Billig-Hotels wie etwa die Motel-One-Kette strebten in großem Stil in die Regionen, auch an der Saar , so Pink . Gastronomie-Ketten wie Vapiano und Manin sorgten in Ballungszentren für zusätzliche Konkurrenz . Gleichzeitig nehme in dörflichen Gegenden des Saarlandes die Zahl der Gasthäuser immer weiter ab.

Pink und ihre Vorstandskollegen räumten gestern ein, dass wegen der immer größeren Auswahl an Angeboten gleichzeitig die Treue der Gäste zu ihren Stammlokalen schwindet. Es werde jedes Mal neu entschieden, wo man hingeht. Als Antwort hierauf appelliert die Präsidentin des Saar-Dehoga an die regionalen Wirte, Gastronomen und Hotelbesitzer, sich noch intensiver um ihre Kunden zu kümmern. Hierzu gehörten auch eine möglichst häufige Präsenz im Betrieb und spezielle Empfehlungen bis hin zum Wein für die Gäste, die vom Chef selbst kommen, sagt Jürgen Becker, der im Saar-Dehoga den Fachausschuss für Restaurants und Gaststätten betreut.

Becker warnt zudem vor dem Ruf nach Billig-Küche. "Preisgünstig kann qualitativ unterirdisch sein." Jeder Wirt, der Qualität bieten will, müsse auch auf den Wert der Zutaten achten. Hier könne regionale Küche mit regionalen Zutaten schon mal etwas teurer sein. Saarländische Küche sei aber nicht generell teurer als in anderen Regionen. Zunehmende Konkurrenz für die Saar-Gastronomie entsteht auch durch jüngste Pläne, etwa von Rewe, in ihren Filialen Gastronomie anzubieten. Weiterhin erschwerten viele Bäcker und Metzger mit entsprechenden Angeboten der örtlichen Gastronomie ihre Existenz. Denn solche Betriebe können mit einem Mehrwertsteuersatz von sieben Prozent kalkulieren, während die Gastronomie 19 Prozent veranschlagen muss. Pink fordert hier als Gleichbehandlung den reduzierten Steuersatz.

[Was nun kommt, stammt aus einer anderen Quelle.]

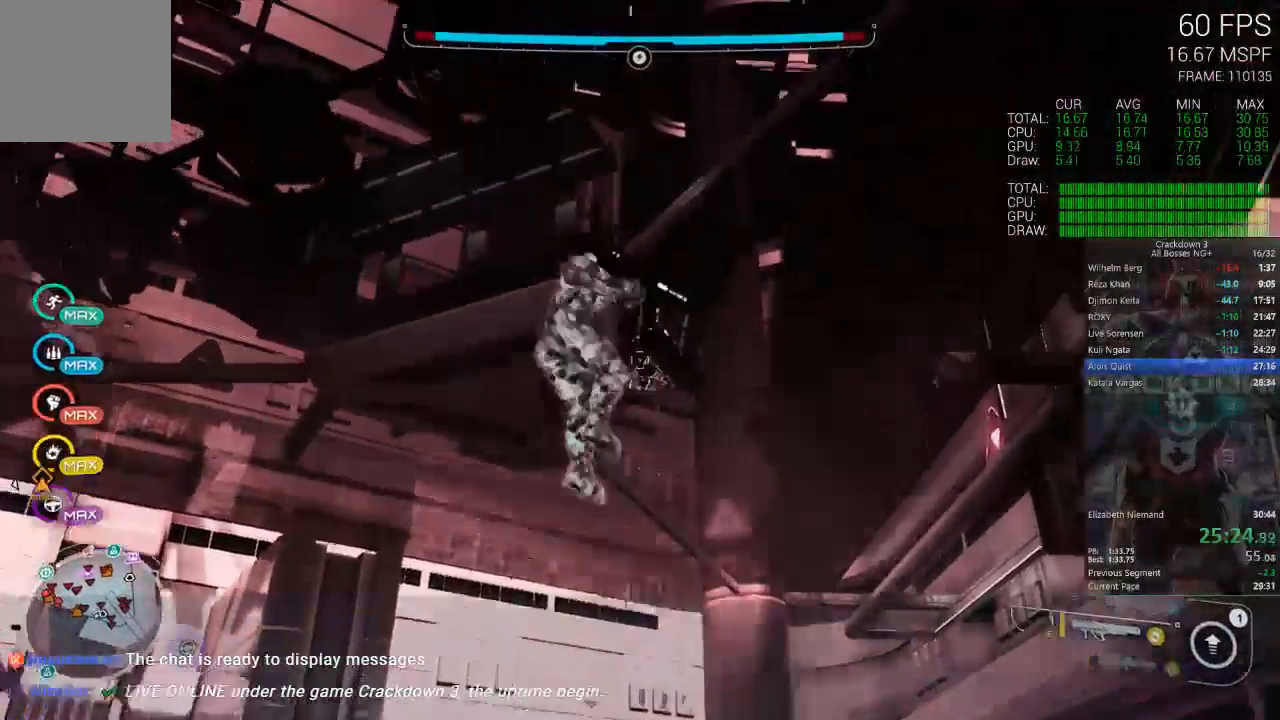
{"dt_ms": 500, "buttons": [], "left_stick": "center", "right_stick": "center", "events": [[183, "right_stick", "center"], [217, "left_stick", "center"]]}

Noch nicht absehbar seien die Folgen des Mindestlohnes. Hier müsse jedes Unternehmen selbst kalkulierten, allerdings sei wohl mit Preissteigerungen zu rechnen. Der Personalkostenanteil betrage schon, je nach Betrieb, bis zu 40 Prozent. In ländlichen Regionen sei immer stärker ein Gastronomiesterben zu beobachten, das parallel zur demografischen Entwicklung wohl noch zunehmen werde. Der Verband will mit Bürgermeistern ins Gespräch kommen, um auszutesten, ob ein Gesamtkonzept Dorfkerne wiederbeleben kann. Zudem will der Dehoga gemeinsam mit der Industrie- und Handelskammer (IHK) Saarland solche Betriebe auszeichnen, die sich besonders um Ausbildung kümmern. Zu einem guten Essen gehört mehr, als ein Schnitzel zubereiten zu können. Wobei selbst das eine Kunst ist. Zu viele Gastronomen glänzen durch Einfallslosigkeit. Immer das Gleiche auf der Karte, oft monatelang. Könner zeigen ihre Vielseitigkeit etwa durch eine wechselnde Tageskarte mit preisgünstigen, wohlschmeckenden Spezialitäten. Das weckt Interesse und den Ehrgeiz des Kochs. Kommen eine freundliche Bedienung, Tipps des Chefs und ein nachvollziehbares Preis-Leistungsverhältnis hinzu, ist schon viel gewonnen. Leider stimmt der Preis auch an der Saar oft nicht. Der Gast hat Macht. Ist er unzufrieden, bleibt er weg. Und freut sich über mehr Wertschätzung bei der Konkurrenz .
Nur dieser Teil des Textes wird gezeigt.